Geneticist Dr. Michael Antoniou conducts gene therapy research in London. He has spoken to Parliament about the potential hazards of using technology based on “unsound genetics.” The use of GE technology in agriculture, he says, “is imprecise and grossly sub-optimal. It is based on an understanding of genetics that is 15 years out of date. We need to step back and even withdraw these products until we’ve looked at them more carefully.”

In Britain, it is illegal for GE crops to be commercially grown. Currently, all GE plantings are part of field tests governed by the biotech companies. Yet in the U.S., 70 million acres of GE crops were grown last year alone. Estimates put 60 percent of the American diet consisting of genetically engineered foods, an alarming statistic when it’s considered that most Americans don’t know what GE food is.

“The European regulatory framework is not more or less safe than America’s,” asserts Jacklyn Sheedy, facilitator of the London-based Genetic Engineering Network. “It’s just that Americans put blind faith in the FDA and don’t question it enough.” Member of Parliament Norman Baker takes the blame one step farther, to the U.S. government. “Your current administration has been subject to regulatory capture. Because of the revolving door policy between the U.S. government and the biotech companies, the situation is out of control. There is no longer an independent arbiter; it’s in the hands of the people who stand to profit. The American government is acting as a marketing device for the biotech companies, Monsanto in particular.”

U.S.-based Monsanto has become the target of choice in England. Dan Verakis, St. Louis-based Monsanto manager of public affairs, says the backlash against his company is the result of an aggressive activist industry and a hostile media environment, coupled with recent food scares. “The reason we’ve seen controversy in Great Britain, unlike anywhere else in the world, is mad cow disease,” Verakis says. “I don’t blame them a bit, after that. We’ve been fortunate to never experience similar meat contamination in the United States.” Verakis adds, “We have an enormous self-interest that this technology be safe. If we ever hurt humans, we’d be out of business!”

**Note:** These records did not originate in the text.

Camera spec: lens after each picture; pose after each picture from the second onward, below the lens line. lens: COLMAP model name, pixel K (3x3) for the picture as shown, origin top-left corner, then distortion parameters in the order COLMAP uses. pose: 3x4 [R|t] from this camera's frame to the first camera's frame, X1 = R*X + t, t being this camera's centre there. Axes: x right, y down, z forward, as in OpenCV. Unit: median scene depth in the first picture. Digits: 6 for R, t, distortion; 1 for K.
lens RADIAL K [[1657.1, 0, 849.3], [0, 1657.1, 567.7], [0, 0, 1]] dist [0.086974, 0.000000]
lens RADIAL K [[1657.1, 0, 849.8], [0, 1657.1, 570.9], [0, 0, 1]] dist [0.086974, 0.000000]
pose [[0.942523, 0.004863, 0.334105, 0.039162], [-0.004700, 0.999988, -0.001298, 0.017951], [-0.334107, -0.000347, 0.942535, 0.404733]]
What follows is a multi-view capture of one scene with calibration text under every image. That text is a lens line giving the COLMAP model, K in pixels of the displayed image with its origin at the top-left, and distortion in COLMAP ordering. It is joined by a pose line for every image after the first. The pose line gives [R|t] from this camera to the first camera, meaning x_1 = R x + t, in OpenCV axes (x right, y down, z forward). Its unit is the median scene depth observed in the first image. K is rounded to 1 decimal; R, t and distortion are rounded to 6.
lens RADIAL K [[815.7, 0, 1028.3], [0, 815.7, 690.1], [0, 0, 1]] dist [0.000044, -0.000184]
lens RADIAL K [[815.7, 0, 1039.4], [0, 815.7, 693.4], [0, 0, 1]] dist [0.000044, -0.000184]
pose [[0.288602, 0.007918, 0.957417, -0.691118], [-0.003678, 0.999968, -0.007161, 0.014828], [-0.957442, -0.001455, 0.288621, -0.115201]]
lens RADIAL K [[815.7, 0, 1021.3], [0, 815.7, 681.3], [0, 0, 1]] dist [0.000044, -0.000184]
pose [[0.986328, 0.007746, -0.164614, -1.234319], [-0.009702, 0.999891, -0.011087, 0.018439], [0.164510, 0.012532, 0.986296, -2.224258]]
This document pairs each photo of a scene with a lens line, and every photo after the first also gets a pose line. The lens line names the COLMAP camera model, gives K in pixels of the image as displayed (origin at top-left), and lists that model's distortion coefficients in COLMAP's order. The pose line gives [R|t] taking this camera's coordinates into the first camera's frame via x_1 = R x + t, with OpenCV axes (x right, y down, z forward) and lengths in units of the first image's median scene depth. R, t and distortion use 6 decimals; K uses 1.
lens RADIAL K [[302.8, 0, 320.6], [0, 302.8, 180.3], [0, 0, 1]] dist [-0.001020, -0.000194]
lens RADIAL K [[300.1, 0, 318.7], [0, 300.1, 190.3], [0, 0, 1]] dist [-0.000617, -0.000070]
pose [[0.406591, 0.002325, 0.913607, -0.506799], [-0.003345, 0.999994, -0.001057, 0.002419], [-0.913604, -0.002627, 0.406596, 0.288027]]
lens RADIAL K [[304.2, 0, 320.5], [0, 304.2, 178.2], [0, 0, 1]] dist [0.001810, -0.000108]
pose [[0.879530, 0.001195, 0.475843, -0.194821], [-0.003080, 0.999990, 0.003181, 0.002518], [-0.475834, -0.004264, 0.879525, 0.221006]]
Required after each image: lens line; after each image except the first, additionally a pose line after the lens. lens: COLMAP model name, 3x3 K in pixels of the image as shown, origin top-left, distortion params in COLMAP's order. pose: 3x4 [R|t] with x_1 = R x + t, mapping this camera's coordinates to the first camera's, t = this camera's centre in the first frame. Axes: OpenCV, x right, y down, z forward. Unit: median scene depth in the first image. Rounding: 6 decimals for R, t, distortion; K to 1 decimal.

Monsanto has bet its future on genetically engineered products, introducing such foods as Round-Up Ready soybeans, which are immune to applications of Monsanto’s own herbicide, Round-Up, and Terminator technology, so named for its ability to engineer plants to produce sterile seeds. The British are concerned with the Round-Up Ready technology because of the increased level of chemical spraying it will encourage. Bird and nature conservancy groups worry about the negative impacts increased spraying will have on bird populations.

“Twenty percent of our land is urban,” says Jonathan Curtoys of the Royal Society for the Protection of Birds (RSPB) , the largest wildlife charity in Europe. “The other 80 percent is farmland, making farming concerns one of our most important issues.” The RSPB supports a moratorium and is calling on policy-makers to conduct extensive research on the long-term environmental effects.

Dr. Sue Mayer of GeneWatch UK echoes the concern for the countryside. “Our fields are much more a part of our environment in England,” she says. “We don’t have the Rockies or separate wilderness areas. Already this year there are less swallows on the line outside my house than last.”

In Britain, the press has played a pivotal role in bringing the important components of the issue before the public. The British daily The Guardian has been at the forefront, initiating media coverage of Monsanto and GE foods two years ago, sparking a print avalanche. Guardian Environmental Editor John Vidal sees U.S. media under pressure from biotechnology companies, namely Monsanto, to suppress important coverage. “No genetically engineered product has been successfully marketed in Britain as a result of the opposition here,” he says. “Perhaps five years from now, it will be the same in the rest of Europe. There is no reason why there shouldn’t be a similar grassroots movement in America, where the stakes are greater. You now have more to go on than we did.”